The painting is divided into three distinct sections. At center, a seated Columbia or Liberty lifts a torch and a wreath, representing enlightenment and victory, respectively. She is flanked by two figures: to her left, Drama, dressed in old world style clothing with a globe and a mask of tragedy at her side, reads from a manuscript; to her right, Art is depicted as a modern woman holding a palette and brushes. At the far left of the composition, several young men are dressed for a variety of sports, including football, tennis, and track and field events such as discus throwing and pole vaulting. On the right, a group of young women represent the various ethnicities (including Dutch, Spanish, Mexican, and Czech) that settled in the area. The male and female groupings at either side of the panel also visually direct visitors to the two gymnasiums, which in the mid-twentieth century were separated by gender (men to the left; women to the right). Viewed as a whole, the composition signifies the combination of intellectual and physical activities fostered by the park.

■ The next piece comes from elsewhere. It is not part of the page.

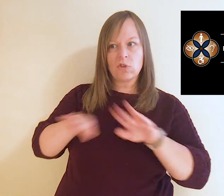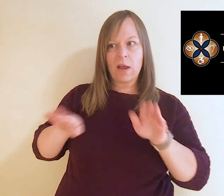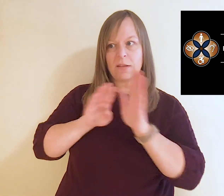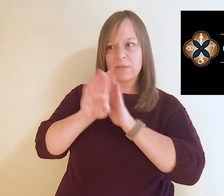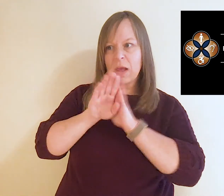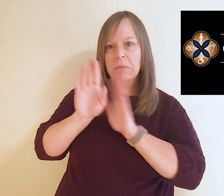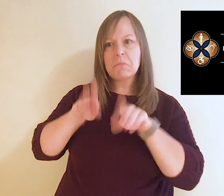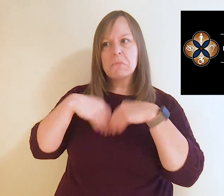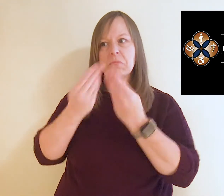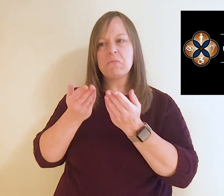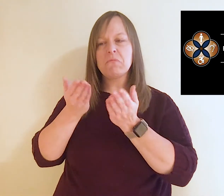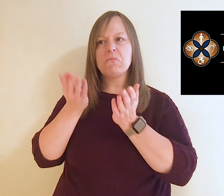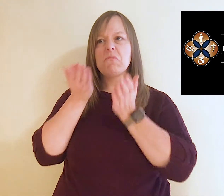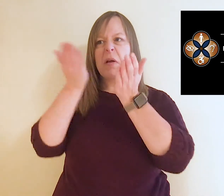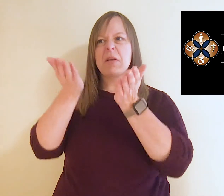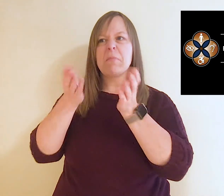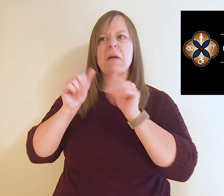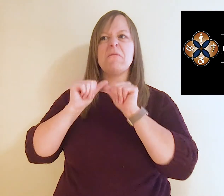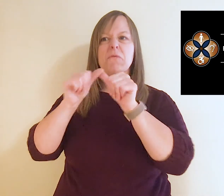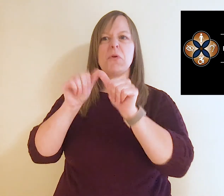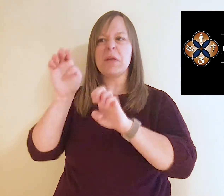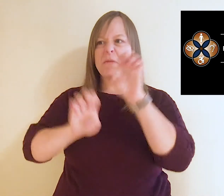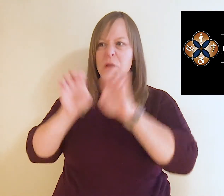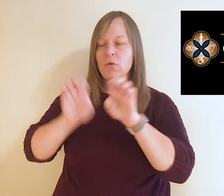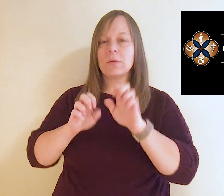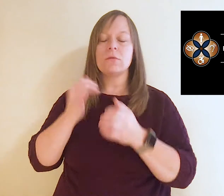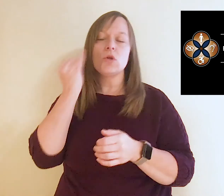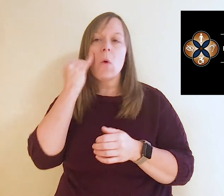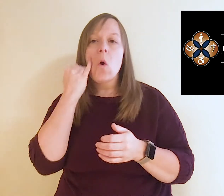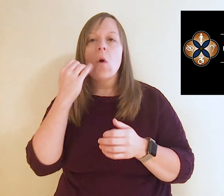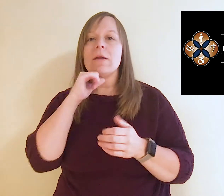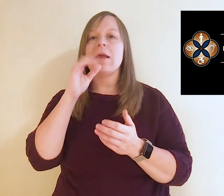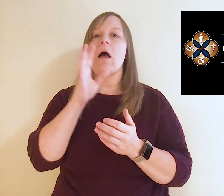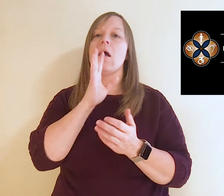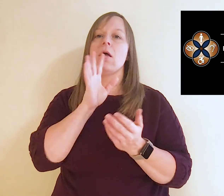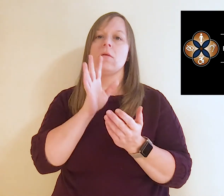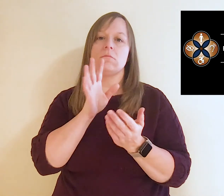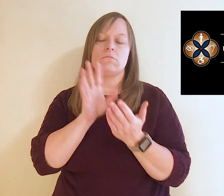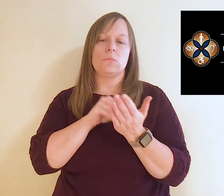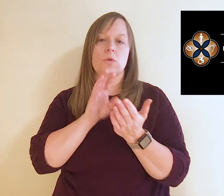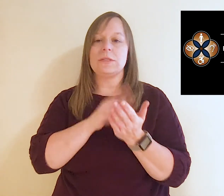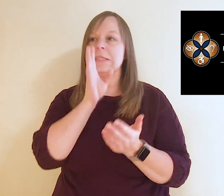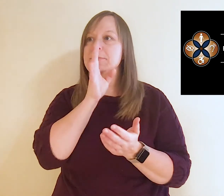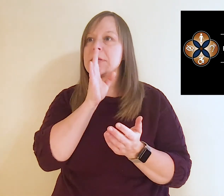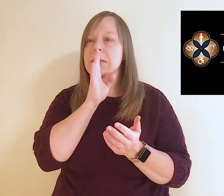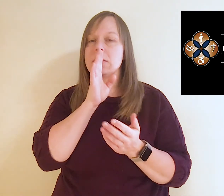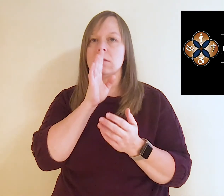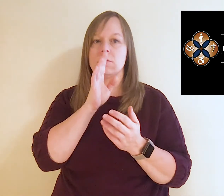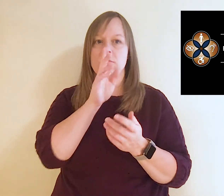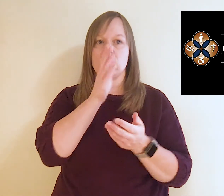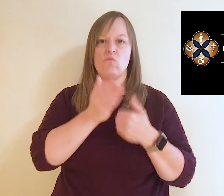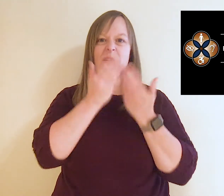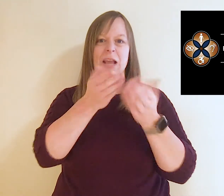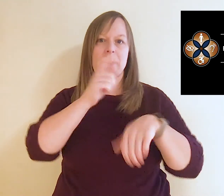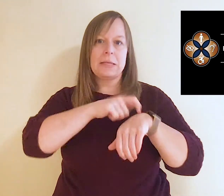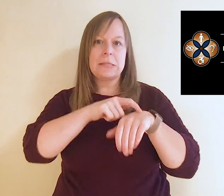development and recommends further evaluation, say if they're not learning how to speak within the requisite, you know, recommended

One of the foremost African American muralists of the early twentieth century, William Edouard Scott (1884–1964) moved to Chicago in 1904 to attend the School of the Art Institute of Chicago. He is most remembered for portraying blacks as prominent, noble individuals in works that helped redefine the image of African Americans in art. Scott spent time abroad in Europe, where he studied at the Académie Julien in Paris, as well as in Haiti before returning to Chicago in the early 1930s to create murals for the 1933–34 World’s Fair. In total, he created over seventy-five murals commemorating black history and culture, in addition to several religious or allegorical murals such as Constructive Recreation, The Vital Force in Character.
This mural was made possible due to the benefaction of John Barton Payne. Payne was a prominent Chicago judge who served as president of the South Park Commission’s board from 1911 to 1923. He also held the position of United States Secretary of the Interior under President Woodrow Wilson. In 1909, Payne established a fund for the decoration of buildings in the South Park System, including Washington Park.